Being successful in token investments and trading requires rules and discipline to follow them. People often get distracted by side or background features and forget that it all boils down to cool-headed analysis of the pros and cons for any investment. There are actually many rules as the devil is in the details, but here we shall focus on the seven which we consider most important.

Rule 1: Regulation

These are securities, which means that they are regulated. Before considering an investment you should ascertain which one is the regulatory authority and the jurisdiction. This is very important in order to determine the applicable law and regulations as well as the compliance requirements. Switzerland has acted fast to develop the legal framework for blockchain-based structs such as tokens, smart contracts and coins. The canton of Ticino has gone as far as to register companies with their securities certificated by reference to tokens. In most jurisdictions in EU the legal validity of the referencing and negotiating securities through transfer of tokens has to be tested.

Rule 2: Eligibility

Given the jurisdiction of the token and both your domicile (residence and tax status) and investor status (accredited professional or regular non-professional) you should check your eligibility for acquiring and holding the token. In all developed economies such as US, EU-member states, Japan and many others legislation often restricts offering of shares including tokens to non-professional investor.

Rule 3: Offering Document / Prospectus

Being a security such a token implies that there should be an offering document – a prospectus which should contain all the essential information for making a judgement on the value, return and risk of the security offered. For smaller issues to accredited investors a full prospectus requirement may not be compulsory, but some type of offering document should always be present. Starting from 2020 the EU and Swiss legislation in this respect is harmonized meaning that Switzerland adheres to the EU framework. The US is a world of its own and one should be very careful even when documents such as prospectuses fall in the hands of US citizen and residents.

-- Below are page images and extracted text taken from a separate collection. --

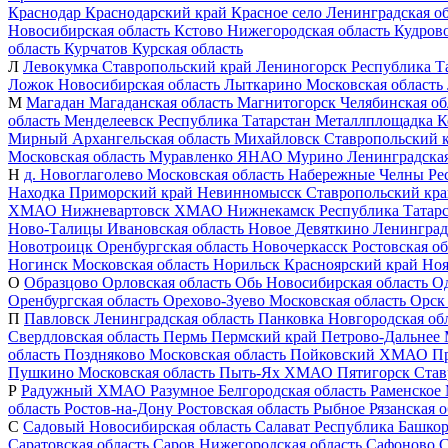
Краснодар
Краснодарский край
Красное село
Ленинградская об
Новосибирская область
Кстово
Нижегородская область
Кудров
область
Курчатов
Курская область
Л
Левокумка
Ставропольский край
Лениногорск
Республика Т
Ложок
Новосибирская область
Лыткарино
Московская область
М
Магадан
Магаданская область
Магнитогорск
Челябинская об
область
Менделеевск
Республика Татарстан
Металлплощадка
К
Мирный
Архангельская область
Михайловск
Ставропольский 
Московская область
Муравленко
ЯНАО
Мурино
Ленинградская
Н
д. Новоглаголево
Московская область
Набережные Челны
Ре
Находка
Приморский край
Невинномысск
Ставропольский кр
ХМАО
Нижневартовск
ХМАО
Нижнекамск
Республика Татар
Ново-Талицы
Ивановская область
Новое Девяткино
Ленинград
Новотроицк
Оренбургская область
Новочеркасск
Ростовская об
Ногинск
Московская область
Норильск
Красноярский край
Ноя
О
Образцово
Орловская область
Обь
Новосибирская область
О
Оренбургская область
Орехово-Зуево
Московская область
Орск
П
Павловск
Ленинградская область
Панковка
Новгородская об
Свердловская область
Пермь
Пермский край
Петрово-Дальнее
область
Поздняково
Московская область
Пойковский
ХМАО
П
Пушкино
Московская область
Пыть-Ях
ХМАО
Пятигорск
Став
Р
Радужный
ХМАО
Разумное
Белгородская область
Раменское
область
Ростов-на-Дону
Ростовская область
Рыбное
Рязанская о
С
Садовый
Новосибирская область
Салават
Республика Башкор
Саратовская область
Саров
Нижегородская область
Сафоново
С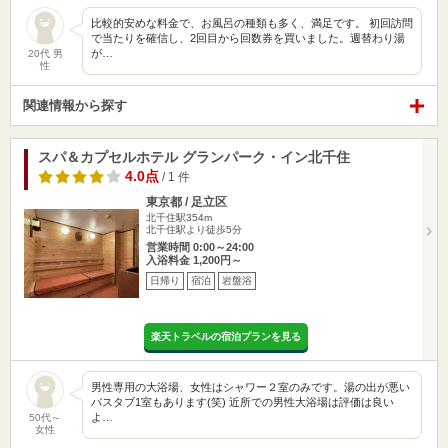
比較的安めな料金で、お風呂の種類も多く、満足です。 初回訪問
で当たりを確信し、2回目から回数券を買いました。週替わり湯
が…
20代 男
性
関連情報から探す
スパ＆カプセルホテル グランパーク・イン北千住
4.0点
/ 1 件
東京都 / 足立区
北千住駅354m
北千住駅より徒歩5分
営業時間 0:00～24:00
入浴料金 1,200円～
日帰り
宿泊
岩盤浴
楽天トラベルの宿泊プランを見る
男性専用の大浴場、女性はシャワー２室のみです。湯の出が悪い
バスタブ1室もあります(笑) 近所での男性大浴場は評価は良い
よ…
50代～
女性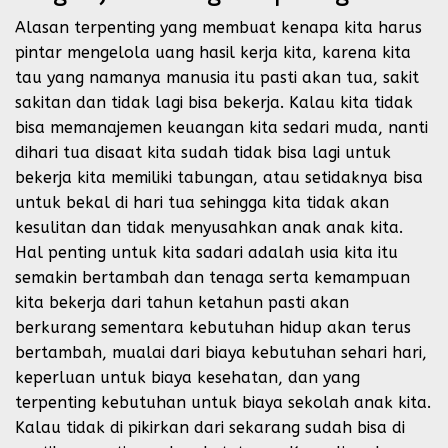
Alasan terpenting yang membuat kenapa kita harus
pintar mengelola uang hasil kerja kita, karena kita
tau yang namanya manusia itu pasti akan tua, sakit
sakitan dan tidak lagi bisa bekerja. Kalau kita tidak
bisa memanajemen keuangan kita sedari muda, nanti
dihari tua disaat kita sudah tidak bisa lagi untuk
bekerja kita memiliki tabungan, atau setidaknya bisa
untuk bekal di hari tua sehingga kita tidak akan
kesulitan dan tidak menyusahkan anak anak kita.
Hal penting untuk kita sadari adalah usia kita itu
semakin bertambah dan tenaga serta kemampuan
kita bekerja dari tahun ketahun pasti akan
berkurang sementara kebutuhan hidup akan terus
bertambah, mualai dari biaya kebutuhan sehari hari,
keperluan untuk biaya kesehatan, dan yang
terpenting kebutuhan untuk biaya sekolah anak kita.
Kalau tidak di pikirkan dari sekarang sudah bisa di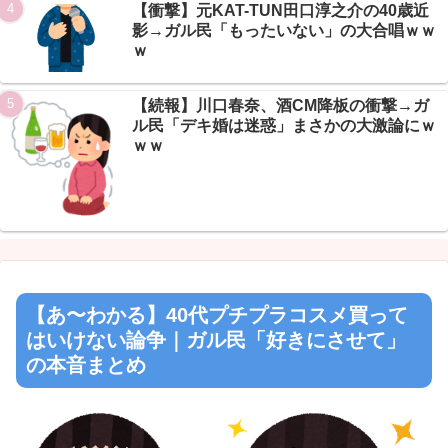
【衝撃】元KAT-TUN田口淳之介の40歳近
影→ガル民「もったいない」の大合唱ｗｗ
ｗ
【続報】川口春奈、酒CM降板の衝撃→ガ
ル民「デキ婚は迷惑」まさかの大激論にｗ
ｗｗ
【あ〜わかる】40代プチプラコスメ買って
はいけない論争｜ガル民「好きにさせて」
の本音まとめ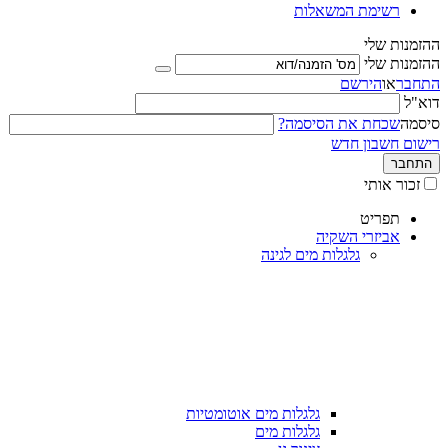
רשימת המשאלות
ההזמנות שלי
ההזמנות שלי
התחבר
או
הירשם
דוא"ל
סיסמה
שכחת את הסיסמה?
רישום חשבון חדש
התחבר
זכור אותי
תפריט
אביזרי השקיה
גלגלות מים לגינה
גלגלות מים אוטומטיות
גלגלות מים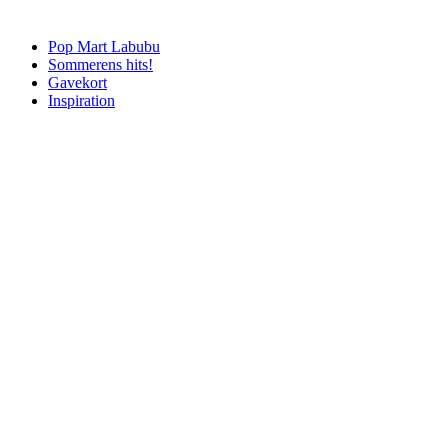
Pop Mart Labubu
Sommerens hits!
Gavekort
Inspiration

Rule 4: Risk-Return Profile

In order to assess the rationale of the investment in a security token you should assess the risk and return profile of the security referenced by the token. If the underlying instrument is an equity it is ultimately the free cash flows, their volatility and uncertainty that determine their risk, return and resulting value. For bonds, it is all about the likelihood of repayment as per schedule and interest compensation for time and risk that matter.

Rule 5: Tax Status

Before investing in a STO you should have a clear idea what the tax effects of income and capital gains from the token will be. Alternative ways of structuring the return should be explored. Tokens that do not offer dividends but capital gains are more democratic as it is your choice when to cash out and realize a capital gain.

Rule 6: Technology

In order to invest in tokens a minimum understanding of technology is required. For example you should use the right wallet for storing the tokens. This wallet must be approved by the platform in compliance with KYC requirements. Liquidity depends on technology also and how secondary markets are organised.

Rule 7: People

Finally as with all stocks and companies it all boils down to people and how they work together to make things happen. This is especially true for SMEs, startups and high-growth projects, which are the usual candidates for STOs. Besides the people standing behind the token, an investor should also consider the people behind the token exchange platform, the market-making, the whole club of investors that has formed. Cultural fit is essential as it impacts all you need from announcements and disclosure of information to the most trivial peer support.